2025-09-24
The commodification of aged care
By Penny Allman-Payne, Senator For Queensland
On 1 November, major changes to aged care will come into effect – changes that we are told are needed to make the system “more sustainable”, but which, in truth, risk locking in a two-tiered system of care.
Labor’s new Aged Care Act, which passed the parliament in November last year, was sold to the public as a generational reform and an overdue implementation of the recommendations of the Aged Care Royal Commission.
However, while the legislation acknowledges the Royal Commission, it falls short of fully implementing its recommendations.
Instead of reforming the aged care system to put the rights of older people at its heart, Labor’s Act primarily serves to protect the bottom lines of providers.
The new laws achieve this by requiring many older people, including full pensioners, to pay more for care and support. And they don’t even get an enforceable right to quality care in return.
For many older people, this will mean being forced into impossible choices – like choosing between eating and paying for help with essential tasks like bathing and cleaning.
This is precisely what advocates and older people were telling us last year when the new Act was being debated, and it’s why the Greens tried to remove the financial elements from the new laws when they came before the Senate.
We also tried to amend the act to make rights enforceable and reintroduce the criminal penalties that Labor removed from an earlier draft of the bill under pressure from private providers.
When the Senate rejected these amendments, the Greens voted against the bill in its final form. We were the only ones to do so.
At the time, the media largely ignored the warnings from the Greens and advocates, but as November 1 looms, there’s growing awareness of the way these changes will warp the aged care system in favour of the wealthy.
This is particularly noticeable in residential care. We’ve already seen the cap for Refundable Accommodation Deposits lifted from $550,000 to $750,000 – but in reality, deposits already exceed a million dollars in many capital cities.

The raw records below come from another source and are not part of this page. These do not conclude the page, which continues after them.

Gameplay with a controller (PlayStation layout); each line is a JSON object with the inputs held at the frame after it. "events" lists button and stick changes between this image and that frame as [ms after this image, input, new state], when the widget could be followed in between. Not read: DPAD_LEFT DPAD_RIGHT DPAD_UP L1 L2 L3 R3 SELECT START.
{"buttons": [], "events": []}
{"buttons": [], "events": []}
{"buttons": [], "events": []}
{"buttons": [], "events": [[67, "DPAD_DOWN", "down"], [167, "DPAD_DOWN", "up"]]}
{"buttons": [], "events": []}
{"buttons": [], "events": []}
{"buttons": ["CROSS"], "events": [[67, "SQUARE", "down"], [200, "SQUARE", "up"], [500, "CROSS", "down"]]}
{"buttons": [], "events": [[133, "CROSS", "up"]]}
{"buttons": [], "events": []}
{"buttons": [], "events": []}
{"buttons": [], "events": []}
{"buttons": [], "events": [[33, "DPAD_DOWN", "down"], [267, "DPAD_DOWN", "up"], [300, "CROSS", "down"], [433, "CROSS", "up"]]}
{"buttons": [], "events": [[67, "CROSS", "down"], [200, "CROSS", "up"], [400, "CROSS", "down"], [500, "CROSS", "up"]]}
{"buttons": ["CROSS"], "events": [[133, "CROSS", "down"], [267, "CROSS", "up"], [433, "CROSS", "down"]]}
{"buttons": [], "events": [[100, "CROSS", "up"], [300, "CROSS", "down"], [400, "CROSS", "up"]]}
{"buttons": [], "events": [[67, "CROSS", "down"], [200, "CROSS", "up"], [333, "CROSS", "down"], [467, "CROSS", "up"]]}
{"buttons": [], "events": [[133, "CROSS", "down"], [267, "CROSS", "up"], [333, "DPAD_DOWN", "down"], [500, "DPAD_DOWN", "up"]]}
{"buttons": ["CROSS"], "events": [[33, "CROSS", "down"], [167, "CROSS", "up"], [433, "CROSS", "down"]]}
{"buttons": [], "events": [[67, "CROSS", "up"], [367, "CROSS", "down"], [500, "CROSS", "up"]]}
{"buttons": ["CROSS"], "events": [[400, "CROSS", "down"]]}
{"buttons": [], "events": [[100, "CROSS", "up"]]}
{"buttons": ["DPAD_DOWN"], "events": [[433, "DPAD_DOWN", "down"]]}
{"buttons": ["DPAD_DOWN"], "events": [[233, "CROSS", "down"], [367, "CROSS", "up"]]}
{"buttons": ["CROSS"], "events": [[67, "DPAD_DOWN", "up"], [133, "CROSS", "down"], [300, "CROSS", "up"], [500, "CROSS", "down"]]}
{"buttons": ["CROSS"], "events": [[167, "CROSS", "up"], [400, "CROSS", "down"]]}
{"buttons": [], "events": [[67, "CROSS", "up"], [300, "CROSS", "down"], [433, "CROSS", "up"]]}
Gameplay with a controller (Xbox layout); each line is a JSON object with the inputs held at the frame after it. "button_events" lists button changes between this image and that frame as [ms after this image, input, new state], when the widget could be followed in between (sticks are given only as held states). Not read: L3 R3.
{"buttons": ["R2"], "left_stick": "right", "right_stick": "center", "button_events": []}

As Uniting NSW & ACT has warned, under these new rules, wealthier residents may be worth twice as much in revenue as someone living week-to-week. That means residential care providers – a growing number of which are operated for profit – will have a strong incentive to prioritise those who can afford these deposits.
Even the Government’s own figures show 30% of full pensioners and 75% of part-pensioners will pay more for care under the new system.
You shouldn’t have to be a millionaire to guarantee care in your old age – but that is exactly the risk we face.
A win for the Greens and community pressure
When Labor delayed the commencement of its reforms from 1 July to 1 November this year, it also delayed the release of 83,000 Home Care Packages (HCPs), which are essential for allowing older people to access care while remaining in their homes.
As the inquiry that I chaired revealed, there are currently more than 200,000 older Australians stuck on the waitlist for an HCP. Without being able to access timely care at home, older people are pushed towards residential care, where the scales are tipped in favour of those who can afford massive deposits.
Under pressure from the Greens, the crossbench, and the community, and following a defeat in the Senate, Labour agreed to bring forward the release of the planned 83,000 packages, with 20,000 to be released before November 1.
This was a substantial victory and a humiliating defeat for an ALP that seems increasingly arrogant and removed from the concerns of voters.
A perfect storm
A shortage of beds, a rationed home care system, and a funding model that rewards wealth will leave pensioners and older renters without the care they need. This is the opposite of fairness and flies in the face of the Royal Commission's findings. Even the independent Inspector-General of Aged Care has slammed Labor’s Act.
We must end the rationing of home care and guarantee its timely provision. We must also ensure that the system does not disadvantage pensioners and older renters.
The Greens will continue to advocate for an aged care system that is universal, affordable, and based on need.